**Problem to work on**
Before copying, set the pictures aside; then repeat every line below verbatim.

**Given information**
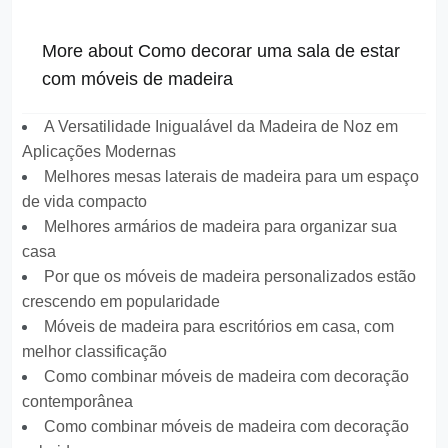
More about Como decorar uma sala de estar
com móveis de madeira
A Versatilidade Inigualável da Madeira de Noz em
Aplicações Modernas
Melhores mesas laterais de madeira para um espaço
de vida compacto
Melhores armários de madeira para organizar sua
casa
Por que os móveis de madeira personalizados estão
crescendo em popularidade
Móveis de madeira para escritórios em casa, com
melhor classificação
Como combinar móveis de madeira com decoração
contemporânea
Como combinar móveis de madeira com decoração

**Expected answer**
More about Como decorar uma sala de estar
com móveis de madeira
A Versatilidade Inigualável da Madeira de Noz em
Aplicações Modernas
Melhores mesas laterais de madeira para um espaço
de vida compacto
Melhores armários de madeira para organizar sua
casa
Por que os móveis de madeira personalizados estão
crescendo em popularidade
Móveis de madeira para escritórios em casa, com
melhor classificação
Como combinar móveis de madeira com decoração
contemporânea
Como combinar móveis de madeira com decoração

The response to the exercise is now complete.